August 26, 1789—Before it degenerated into war, terror, reaction and dictatorship, the French Revolution reached its zenith when the newly formed National Constituent Assembly formally adopted the Declaration of the Rights of Man and the Citizen.

Certain words and phrases spring out at you in both the French declaration and the one that inspired it, America’s Declaration of Independence: “free,” “equal,” “liberty,” “sacred,” and “nature/natural.” The American "self-evident" principles become the French "simple and incontestable" ones. Another word from the French document, “imprescriptible" (rights prior to the state, government and society) is a more intense version of the American “inalienable” (rights that not only cannot be taken away but cannot be given up).

If it sounds at points like the French document echoes America’s, two reasons might explain it:

* Both documents reflected Enlightenment philosophers’ thinking on the relationship between liberty and the state.

*France’s declaration involved two people deeply associated with the United States: the Marquis de Lafayette, onetime general under George Washington, now part of the 30-member committee that drafted the French declaration; and Thomas Jefferson, author of the Declaration of Independence, now the American minister to France—and a keenly interested reader of the new document.

And yet, there are signal differences between the two. Start with length: the American document is more than 1,300 words, while France’s was merely 300—short enough to fit on one side of a single paper, virtually guaranteeing that it would be disseminated not only in France, but in every major European language.

Second, France’s declaration reads as a more impersonal document. No person is held responsible for the poverty and lack of freedom that produced the storming of the Bastille the month before, largely because many leaders of the Revolution still believed that, if they could sever King Louis XVI from ministers offering bad advice, they could maintain a functioning constitutional monarchy. (This proved to be a forlorn hope when Louis plotted to escape from France to his royal cousins to the east.)

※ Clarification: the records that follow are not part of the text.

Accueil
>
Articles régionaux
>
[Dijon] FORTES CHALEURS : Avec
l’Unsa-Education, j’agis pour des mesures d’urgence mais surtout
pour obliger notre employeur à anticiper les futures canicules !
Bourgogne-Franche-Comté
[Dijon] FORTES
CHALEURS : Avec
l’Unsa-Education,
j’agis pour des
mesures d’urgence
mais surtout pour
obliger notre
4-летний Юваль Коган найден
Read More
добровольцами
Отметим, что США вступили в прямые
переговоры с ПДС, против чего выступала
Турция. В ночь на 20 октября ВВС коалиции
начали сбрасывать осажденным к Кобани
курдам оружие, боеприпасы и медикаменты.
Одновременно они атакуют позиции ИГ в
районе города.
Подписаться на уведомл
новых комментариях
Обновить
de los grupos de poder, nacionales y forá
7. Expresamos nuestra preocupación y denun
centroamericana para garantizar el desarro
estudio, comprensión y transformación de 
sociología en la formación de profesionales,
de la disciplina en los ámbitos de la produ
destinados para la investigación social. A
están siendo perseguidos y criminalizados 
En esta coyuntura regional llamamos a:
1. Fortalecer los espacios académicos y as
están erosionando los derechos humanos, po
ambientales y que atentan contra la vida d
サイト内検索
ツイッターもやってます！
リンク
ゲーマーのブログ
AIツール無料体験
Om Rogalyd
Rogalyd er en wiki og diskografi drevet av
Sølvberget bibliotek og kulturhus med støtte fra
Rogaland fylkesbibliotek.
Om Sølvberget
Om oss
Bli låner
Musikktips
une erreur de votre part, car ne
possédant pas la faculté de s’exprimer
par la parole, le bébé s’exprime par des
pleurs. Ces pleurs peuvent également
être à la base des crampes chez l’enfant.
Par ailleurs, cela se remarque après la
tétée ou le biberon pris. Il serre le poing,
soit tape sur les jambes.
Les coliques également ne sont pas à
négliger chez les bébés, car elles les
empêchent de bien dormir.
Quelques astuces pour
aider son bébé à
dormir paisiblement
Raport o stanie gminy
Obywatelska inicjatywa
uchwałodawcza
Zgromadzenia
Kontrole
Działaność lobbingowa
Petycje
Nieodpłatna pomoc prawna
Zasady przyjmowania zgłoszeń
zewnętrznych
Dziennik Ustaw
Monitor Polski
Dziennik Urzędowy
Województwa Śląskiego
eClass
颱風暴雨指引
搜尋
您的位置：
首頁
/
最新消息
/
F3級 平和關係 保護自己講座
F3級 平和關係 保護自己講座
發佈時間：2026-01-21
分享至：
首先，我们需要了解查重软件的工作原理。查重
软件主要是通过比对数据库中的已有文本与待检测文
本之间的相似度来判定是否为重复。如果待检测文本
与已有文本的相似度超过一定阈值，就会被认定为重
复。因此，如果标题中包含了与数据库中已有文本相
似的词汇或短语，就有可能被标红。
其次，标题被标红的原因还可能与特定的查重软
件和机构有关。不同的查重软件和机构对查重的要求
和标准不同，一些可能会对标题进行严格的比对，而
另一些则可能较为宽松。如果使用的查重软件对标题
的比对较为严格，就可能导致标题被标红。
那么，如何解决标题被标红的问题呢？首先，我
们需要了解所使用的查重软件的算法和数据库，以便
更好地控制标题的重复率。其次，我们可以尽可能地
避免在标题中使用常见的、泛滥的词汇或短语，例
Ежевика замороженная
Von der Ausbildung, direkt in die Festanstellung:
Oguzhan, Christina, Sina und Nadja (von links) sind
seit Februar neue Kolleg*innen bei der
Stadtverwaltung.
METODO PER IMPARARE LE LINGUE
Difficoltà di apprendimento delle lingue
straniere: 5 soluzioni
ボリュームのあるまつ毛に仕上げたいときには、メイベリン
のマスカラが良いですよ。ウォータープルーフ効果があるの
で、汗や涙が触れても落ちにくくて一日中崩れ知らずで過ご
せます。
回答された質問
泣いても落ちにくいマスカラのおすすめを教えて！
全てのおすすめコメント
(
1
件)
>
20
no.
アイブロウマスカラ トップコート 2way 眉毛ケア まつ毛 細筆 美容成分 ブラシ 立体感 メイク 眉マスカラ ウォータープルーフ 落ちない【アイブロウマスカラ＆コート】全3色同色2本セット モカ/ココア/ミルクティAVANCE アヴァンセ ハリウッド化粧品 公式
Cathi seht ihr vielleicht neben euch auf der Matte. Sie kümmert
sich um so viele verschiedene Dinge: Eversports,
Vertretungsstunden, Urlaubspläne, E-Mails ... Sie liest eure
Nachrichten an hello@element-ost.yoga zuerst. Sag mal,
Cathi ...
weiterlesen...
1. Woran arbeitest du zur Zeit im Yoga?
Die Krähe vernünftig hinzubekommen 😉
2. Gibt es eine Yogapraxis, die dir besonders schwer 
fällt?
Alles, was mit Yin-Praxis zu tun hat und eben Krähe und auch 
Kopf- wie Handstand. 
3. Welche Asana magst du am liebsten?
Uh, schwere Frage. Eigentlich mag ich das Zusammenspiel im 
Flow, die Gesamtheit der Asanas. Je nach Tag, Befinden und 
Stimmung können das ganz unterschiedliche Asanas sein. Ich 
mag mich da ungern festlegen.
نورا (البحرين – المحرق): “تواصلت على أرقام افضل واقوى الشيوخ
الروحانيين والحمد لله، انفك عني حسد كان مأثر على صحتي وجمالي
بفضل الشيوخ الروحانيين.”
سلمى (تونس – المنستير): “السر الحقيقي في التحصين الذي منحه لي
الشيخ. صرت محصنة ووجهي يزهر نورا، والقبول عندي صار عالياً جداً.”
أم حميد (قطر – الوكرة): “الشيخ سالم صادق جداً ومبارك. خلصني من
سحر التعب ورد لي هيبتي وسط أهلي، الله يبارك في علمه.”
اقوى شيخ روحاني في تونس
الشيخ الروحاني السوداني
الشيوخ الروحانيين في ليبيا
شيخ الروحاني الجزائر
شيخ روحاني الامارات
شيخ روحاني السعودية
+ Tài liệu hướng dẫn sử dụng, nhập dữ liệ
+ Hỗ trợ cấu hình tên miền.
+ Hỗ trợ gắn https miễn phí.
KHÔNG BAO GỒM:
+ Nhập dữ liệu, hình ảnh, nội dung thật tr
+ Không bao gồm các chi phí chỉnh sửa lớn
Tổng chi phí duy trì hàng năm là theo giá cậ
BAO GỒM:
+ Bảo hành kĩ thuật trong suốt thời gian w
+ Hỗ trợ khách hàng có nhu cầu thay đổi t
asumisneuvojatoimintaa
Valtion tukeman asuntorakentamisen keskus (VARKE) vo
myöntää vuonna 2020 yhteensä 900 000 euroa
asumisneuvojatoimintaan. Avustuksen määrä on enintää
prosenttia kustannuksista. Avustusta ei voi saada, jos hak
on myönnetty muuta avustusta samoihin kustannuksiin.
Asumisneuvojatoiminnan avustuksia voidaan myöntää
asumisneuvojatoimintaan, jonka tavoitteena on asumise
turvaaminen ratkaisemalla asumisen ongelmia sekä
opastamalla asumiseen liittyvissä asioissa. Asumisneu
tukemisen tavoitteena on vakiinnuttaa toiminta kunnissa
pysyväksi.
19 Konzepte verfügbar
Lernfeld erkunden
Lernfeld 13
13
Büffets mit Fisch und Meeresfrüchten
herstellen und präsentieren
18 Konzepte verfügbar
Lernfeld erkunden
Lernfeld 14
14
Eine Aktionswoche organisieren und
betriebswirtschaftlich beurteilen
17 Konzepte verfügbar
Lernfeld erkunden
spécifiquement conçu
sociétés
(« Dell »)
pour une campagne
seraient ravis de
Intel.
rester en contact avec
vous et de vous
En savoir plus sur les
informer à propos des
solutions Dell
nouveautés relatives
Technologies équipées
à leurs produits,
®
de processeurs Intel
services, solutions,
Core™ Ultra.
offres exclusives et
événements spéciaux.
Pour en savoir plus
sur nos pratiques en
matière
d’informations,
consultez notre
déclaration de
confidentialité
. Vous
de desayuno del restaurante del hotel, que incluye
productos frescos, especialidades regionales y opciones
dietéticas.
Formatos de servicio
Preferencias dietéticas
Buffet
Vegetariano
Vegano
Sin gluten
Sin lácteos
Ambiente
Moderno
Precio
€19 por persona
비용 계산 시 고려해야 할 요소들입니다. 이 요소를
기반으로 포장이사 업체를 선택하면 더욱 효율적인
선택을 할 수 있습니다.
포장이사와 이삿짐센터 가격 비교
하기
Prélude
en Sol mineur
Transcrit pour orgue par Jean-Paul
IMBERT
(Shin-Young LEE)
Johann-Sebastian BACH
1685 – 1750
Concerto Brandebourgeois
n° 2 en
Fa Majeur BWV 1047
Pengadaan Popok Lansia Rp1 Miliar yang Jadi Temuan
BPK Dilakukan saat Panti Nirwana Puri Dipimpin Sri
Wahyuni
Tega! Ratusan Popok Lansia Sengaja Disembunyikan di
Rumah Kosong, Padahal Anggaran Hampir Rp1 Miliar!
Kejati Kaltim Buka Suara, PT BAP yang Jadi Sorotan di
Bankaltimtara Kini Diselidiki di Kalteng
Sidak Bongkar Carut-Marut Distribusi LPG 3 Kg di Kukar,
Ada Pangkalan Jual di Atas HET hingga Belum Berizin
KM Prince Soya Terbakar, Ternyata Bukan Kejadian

In contrast, despite a stated need to keep in mind “a decent respect to the opinions of mankind” (a necessity, given that it wanted to secure France as an ally in the struggle against the crown), the Continental Congress spent more time reviewing the middle part of their document—King George’s “long train of abuses”—than the now far more famous preamble (“we hold these truths to be self-evident…”).

Though products of revolutions, both documents were written by men who were anything but the have-nots of society. For every aristocrat like Thomas Jefferson in the Continental Congress, there was a self-made man such John Adams or Ben Franklin, middle-class bourgeois who bitterly resented the encrusted privileges and corruption of a British elite.

Similarly, the Declaration of the Rights of Man was imbued with an upper-middle-class sensibility. It even mentions a word left out of the list of rights enumerated in the American document: property. (Ironically, it did not matter at first to the great majority of Frenchmen, most of whom owned no property when the Bastille fell.)

There are other rights not enumerated in the French document, either: to employment, women’s suffrage, subsistence, public relief, or education. Neither slaves nor freed blacks are mentioned (indeed, though slavery was outlawed in France in 1794, it was re-introduced under Napoleon, and was not finally abolished in the nation and its possessions until 1848.)

The American Revolution, for all the stunning change it introduced in North America, did not influence Europe as decisively as France’s. The National Constituent Assembly produced not just a change in governance, but the overthrow of an entire social order—one based on feudalism and manorial privilege. The great sweep of this change posed a threat to every European monarch.

Declaration of the Rights of Man was the high point of classical liberalism—a movement that
stressed the sanctity of property, individualism, and the universality of its principles. It was a
powerful document.

But, as the French were about to learn, in more ways than one, so much depends on execution.